◆ Stored data entries
= = = = = = =

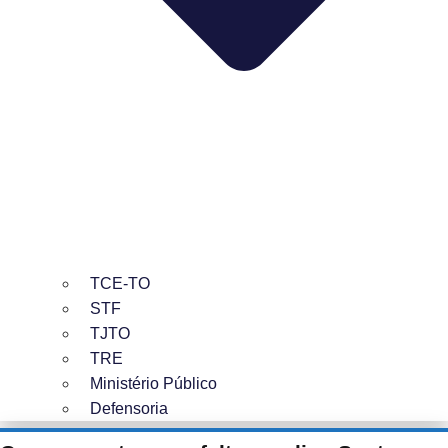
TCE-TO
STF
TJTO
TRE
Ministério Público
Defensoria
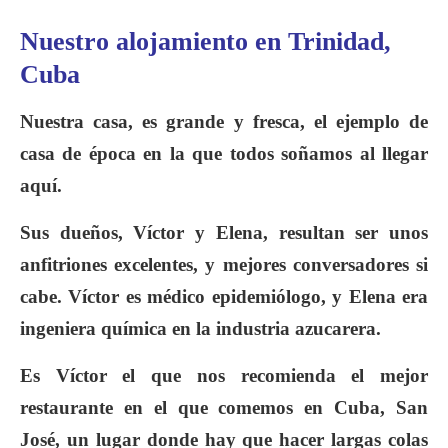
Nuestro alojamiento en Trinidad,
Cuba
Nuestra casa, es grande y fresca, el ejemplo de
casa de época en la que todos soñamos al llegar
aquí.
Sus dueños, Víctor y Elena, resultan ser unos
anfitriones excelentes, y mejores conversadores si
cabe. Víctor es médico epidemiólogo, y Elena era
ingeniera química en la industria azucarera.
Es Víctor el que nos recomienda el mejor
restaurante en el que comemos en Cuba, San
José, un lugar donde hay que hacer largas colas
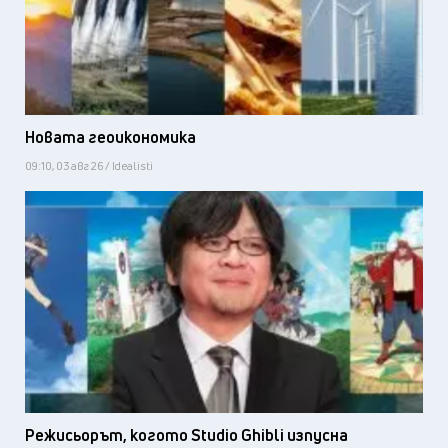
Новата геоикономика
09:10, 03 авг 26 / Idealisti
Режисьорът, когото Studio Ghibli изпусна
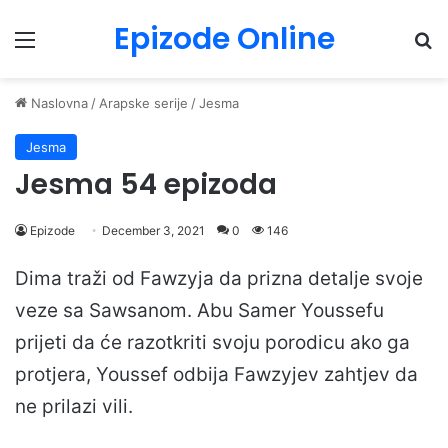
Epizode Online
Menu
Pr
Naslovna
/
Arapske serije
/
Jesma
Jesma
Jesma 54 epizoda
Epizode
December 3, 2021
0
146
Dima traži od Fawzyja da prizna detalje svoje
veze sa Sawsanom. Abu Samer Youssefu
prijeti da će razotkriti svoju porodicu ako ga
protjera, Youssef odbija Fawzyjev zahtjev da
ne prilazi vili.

= = = = = = =

A word-for-word copy of the entries is needed, with no pictures in it.

TCE-TO
STF
TJTO
TRE
Ministério Público
Defensoria
Nuestro alojamiento en Trinidad,
Cuba
Nuestra casa, es grande y fresca, el ejemplo de
casa de época en la que todos soñamos al llegar
aquí.
Sus dueños, Víctor y Elena, resultan ser unos
anfitriones excelentes, y mejores conversadores si
cabe. Víctor es médico epidemiólogo, y Elena era
ingeniera química en la industria azucarera.
Es Víctor el que nos recomienda el mejor
restaurante en el que comemos en Cuba, San
José, un lugar donde hay que hacer largas colas
Новата геоикономика
09:10, 03 авг 26 / Idealisti
Режисьорът, когото Studio Ghibli изпусна
Epizode Online
Menu
Pr
Naslovna
/
Arapske serije
/
Jesma
Jesma
Jesma 54 epizoda
Epizode
December 3, 2021
0
146
Dima traži od Fawzyja da prizna detalje svoje
veze sa Sawsanom. Abu Samer Youssefu
prijeti da će razotkriti svoju porodicu ako ga
protjera, Youssef odbija Fawzyjev zahtjev da
ne prilazi vili.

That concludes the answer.